Hubbard: "We have very little evidence."

Later, Representative Gutknecht, the Minnesota Republican, pressed Hubbard along the same line:

"But the bottom line is, there's no evidence of anyone who has died from taking a legal drug from Canada. Isn't that a fact?"

Hubbard: "I have no evidence. That's correct."

In fact, drug-safety regulation is often stricter overseas than in the U.S. Through the 1990s, Bristol-Myers Squibb marketed its antidepressant, Serzone (its chemical name: nefazodone), with ever growing success. In a typical earnings announcement released in July 1996, Bristol-Myers, which had revenue of $19.9 billion for the 12 months ended Sept. 30, 2003, declared that "sales of central-nervous-system drugs rose, particularly on the strength of STADOL NS, an antimigraine product, and Serzone, an antidepressant treatment with a low incidence of side effects." The next year, medical studies were released claiming "Serzone to be superior to Prozac in increasing sleep efficiency and providing better sleep quality for people suffering from depression."

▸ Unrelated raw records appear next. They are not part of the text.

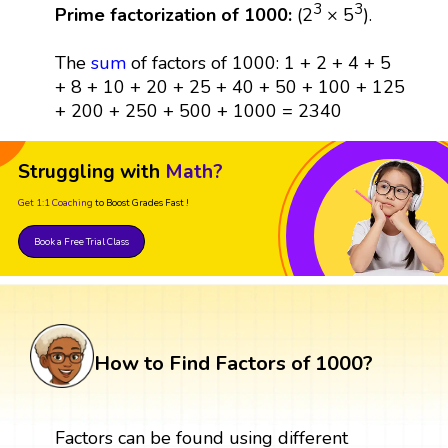
3
3
Prime factorization of 1000:
(2
× 5
).
The
sum
of factors of 1000: 1 + 2 + 4 + 5
+ 8 + 10 + 20 + 25 + 40 + 50 + 100 + 125
+ 200 + 250 + 500 + 1000 = 2340
Struggling with
Math?
Get 1:1 Coaching
to Boost Grades Fast !
Book a Free Trial Class
How to Find Factors of 1000?
Factors can be found using different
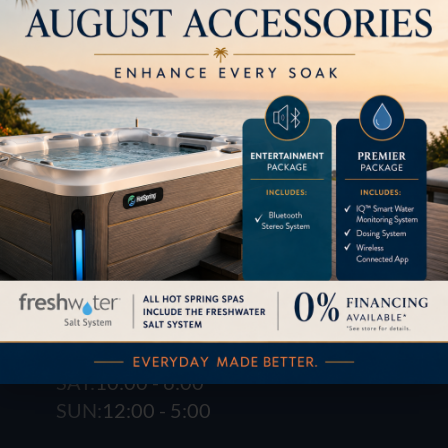
1621 E. Spring St.
Long Beach, CA 90806
M-F:
10:00 - 6:00
SAT:
10:00 - 6:00
SUN:
12:00 - 5:00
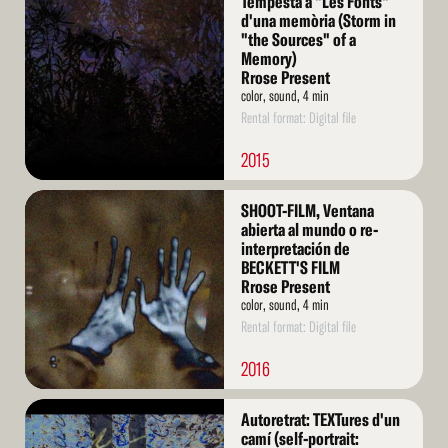
Tempesta a "Les Fonts"
More
d'una memòria (Storm in
"the Sources" of a
Memory)
Rrose Present
color, sound, 4 min
Rental format: Digital file
2015
Read
SHOOT-FILM, Ventana
More
abierta al mundo o re-
interpretación de
BECKETT'S FILM
Rrose Present
color, sound, 4 min
Rental format: Digital file
2016
Read
Autoretrat: TEXTures d'un
More
camí (self-portrait:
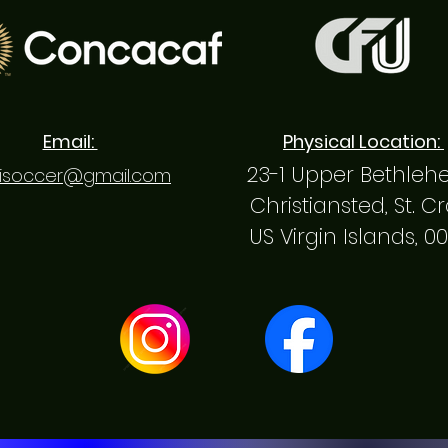
Email:
Physical Location:
23-1 Upper Bethle
isoccer@gmail.com
Christiansted, St. C
US Virgin Islands, 0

It wasn't until a few years later that one of Serzone's rare but decidedly significant side effects began to leak out: liver damage, sometimes requiring a transplant and in extreme cases resulting in death. Bristol-Myers announced in 2002 that it would stop selling the drug in the Netherlands and Sweden, and eventually withdrew it from all of Europe and Canada. The FDA's only response in the U.S. has been to require a black-box warning on the label, stating in part, "Cases of life-threatening hepatic failure have been reported in patients treated with Serzone." Over the past few years, the FDA has banned more than half a dozen drugs that it had earlier approved because the drugs turned out to have an unacceptable degree of fatal side effects. That was more than in the previous two decades.